Regardless of what improvement program or acronym you’re currently involved with - ERP, supply chain management, Lean Manufacturing, Six Sigma, reengineering - some things never change.

For example, Wight’s 35th Law, When you change five things at once and things get better, credit will be given to the most complex thing you changed, when the improvements actually resulted from the simplest thing, is as true today as it ever was.

Today, no one argues much about the need for accurate and timely data. Any modern resource planning and scheduling system -including every supply chain management alternative - depends on accurate inventory records, accurate distribution networks and source of supply definitions, accurate transportation data, sensible lot sizing and lead time data, reasonable safety stock guidelines, up to date in transit inventory records, etc. Without this kind of data, the system won’t work. Regardless of the size of your investment in software, computers, and communication, results fall far short of expectations.

But data quality doesn’t get much attention in most companies.
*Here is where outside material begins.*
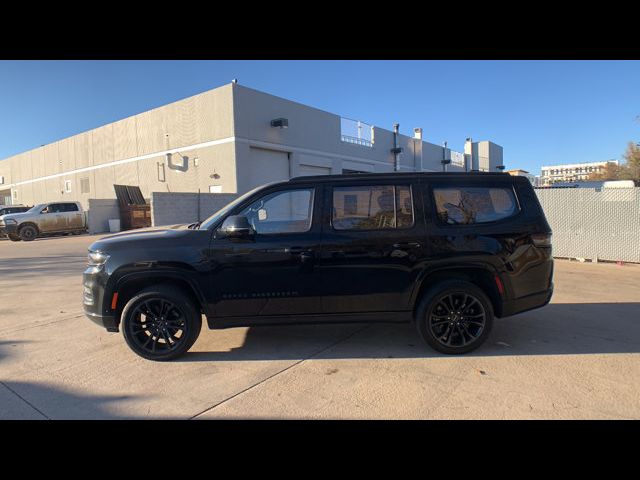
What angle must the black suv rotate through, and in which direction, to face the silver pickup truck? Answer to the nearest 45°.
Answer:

Yes, there are a few very well managed companies that know that accurate data isn’t an accident. They have in place proper accountability, defined objectives, performance measurements, and feedback.

Unfortunately, in most companies, there’s an assumption that the data is, or will be, good enough. People are focused on "more important things", like the new MINTS, MARKS, or RANDOM scheduling systems "with the hot new constraint based scheduling logic. After all, we’ll let the stockroom people and planners clean up the data". And, when and if things get better, what gets the credit? Why MINTS, MARKS, and RANDOM of course. Not the threefold improvement in inventory accuracy or the step-function improvement in transportation data. Or the new controls on safety stock levels. Or the item data cleanup. Or any of the other data without which the "new system" would never have worked.

Should you implement new supply chain planning systems? New systems may be required to improve your performance: if your existing systems lack the fundamental logic to match resources with demands, and communicate what is really needed and when, then they are probably due for an upgrade. But it may be that your systems are adequate and that you’ll get better results by focusing on basic data rather than a complete systems replacement.

Do you have an active and on-going process for monitoring the basic data upon which your supply chain planning system depends? Do you really know how accurate your data is? Or even which elements to measure?

There’s no time like the present to find out. In the chart, you can see some of the specific areas you should be monitoring, along with the minimum acceptable level of accuracy needed to operate a modern resource planning and scheduling system.

 

If your data is already accurate, great! You’re ready to move on to other problems. But if it isn’t, fix it now. It may be the simplest thing you can do to generate the results you want.